PROBLEMS
[a] Can you sum up the book blog excerpt in two sentences?
[b] Would you retype the stretch of the book blog excerpt from "I have decided" through "care for it."?
[c] What comes next in the book blog excerpt? Write a continuation that picks up after its last sentence.

ARTICLE
::::
Thursday, April 26, 2012

Quote of the Moment

"I didn't stop pretending when I became an adult, it's just that when I was a kid I was pretending that I fit into the rules and structures of this world. And now that I'm an adult I pretend those rules and structures exist.  All of our make-believe is tied up in important stuff like keeping our [selves] together."
—Ze Frank, A Show "Make Believe"

Saturday, April 21, 2012

Bookworming: Introduction

I have decided I would like to try and keep better track of the books I read, but I really don't need another "social" site in my list of too-occasionally visited web pages. (Yes, I'm talking about Goodreads.) And by a happy coincidence, I have this nifty little blog that can always use more content. Thus...

Welcome to the first installment in the Bookworming category! I plan on writing impressions of books I read as I finish them. Most of the time I expect I will be quick and non-spoilery, but I may indulge in longer ramblings from time to time. For ease of analysis, I will give each a rating on a five asterisk scale:
* I didn't care for it.
** Meh
*** Good for those who like that sort of thing.
**** Just plain good, likely to be read again some time.
***** Destined to be a personal favorite, likely to be read over and over again.

Having just decided to start keeping these records, I have some catching up to do from the year so far. Normally I expect to only post one book at a time, but today you get half a dozen.

A Princess of Mars, Edgar Rice Burroughs, ***
I have not seen the movie yet, but it did inspire me to read the book. The price did not hurt either. (It is in the public domain, and thus you can easily find it free in e-book form). Having gone on a Conan kick last year, I decided reading more pulp would not be a bad thing. Plus, the book has some significance in the roots of science fiction/fantasy. It is a bit uneven in the story department, as first novels often are. Providing a rollicking adventure romp was the goal, and I think it succeeds admirably in that department. It did not immediately inspire me to pick up the next book in the series, but I may some day.

The Hunger Games, Suzanne Collins, ****
Most everyone has heard of this by now, and in my opinion its popularity is well deserved. It takes the post-apocalyptic death-match tv-show tale formula and twists it around enough that I was never able to predict what would happen next. The first person narrative took me a bit to get used to, but it provides focus by only ever allowing you to experience the story through the perceptions of the main character. It also nicely heightens the emotional impact of events.
::::
SUPPLIED DATA
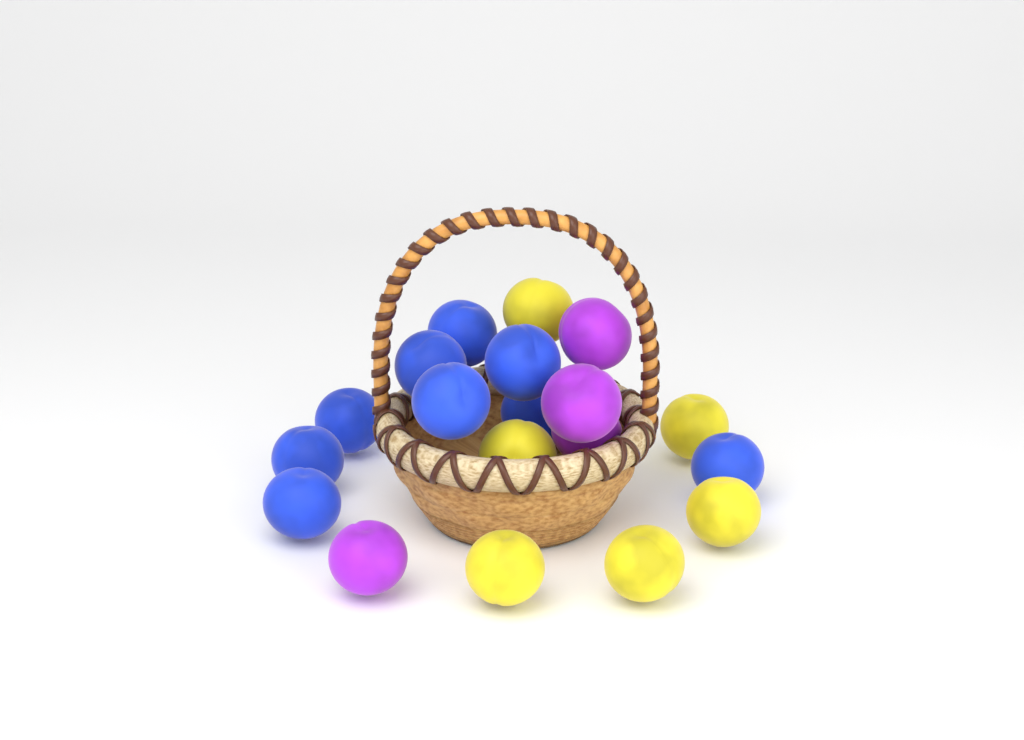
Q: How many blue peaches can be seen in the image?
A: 9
::::
THE RESPONSES
[a] The book blog excerpt opens with a Ze Frank quote about pretending, as an adult, that the rules and structures of the world exist. It then launches a Bookworming category for recording impressions of books on a five-asterisk scale, beginning with A Princess of Mars at three asterisks and The Hunger Games at four.

[b]
I have decided I would like to try and keep better track of the books I read, but I really don't need another "social" site in my list of too-occasionally visited web pages. (Yes, I'm talking about Goodreads.) And by a happy coincidence, I have this nifty little blog that can always use more content. Thus...

Welcome to the first installment in the Bookworming category! I plan on writing impressions of books I read as I finish them. Most of the time I expect I will be quick and non-spoilery, but I may indulge in longer ramblings from time to time. For ease of analysis, I will give each a rating on a five asterisk scale:
* I didn't care for it.

[c]
Catching Fire, Suzanne Collins, ****
The second book of The Hunger Games trilogy. Everything I said about the first one applies again. Emotions are heightened, the tone gets even darker, and you start to get a surprisingly realistic feeling treatment of someone who has been put in intense, repeated, life-threatening danger. I read this one quite quickly and there was never any though that I wouldn't move directly into the next volume.

Mockingjay, Suzanne Collins, ****
The third book of The Hunger Games trilogy. The story picks up right off of the second volume, and this time the tone is downright bleak. There is very little I can say about the book that isn't a spoiler of some kind, but I will mention there is a moment near the end that absolutely wrecked me. Beware, this is one of those books you will desperately want to read in a single sitting.

24 Hours That Changed the World, Adam Hamilton, ****
My Bible study group read this one for lent this year. Hamilton examines the traditional story beats of the Easter season, providing historical context and his own perspectives on the people and places therein. It seeded some good discussions, especially given the inherent difficulty of examining the darker side of humanity through the lens of the crucifiction story. I quite like the focus on the reality of the times, and the mature discussion of the Biblical sources and traditions, including where they differ from each other.

The Gospel According to Science Fiction, Gabriel McKee, **
This is a scholarly overview of religious themes in science fiction. As a science fiction fan, I found myself skimming over the summaries of stories I had read or seen before. You might find it a good source of potential reading material, but it also necessarily spoils the stories it summarizes. The writing is perfectly good, but I would rather read the stories cited in the book and examine the themes there than have them presented to me in this summary form.

Sunday, April 8, 2012

Headline Hunting

"Cruise ship to retrace voyage of Titanic"  Let us hope they don't follow the historic itinerary to the letter...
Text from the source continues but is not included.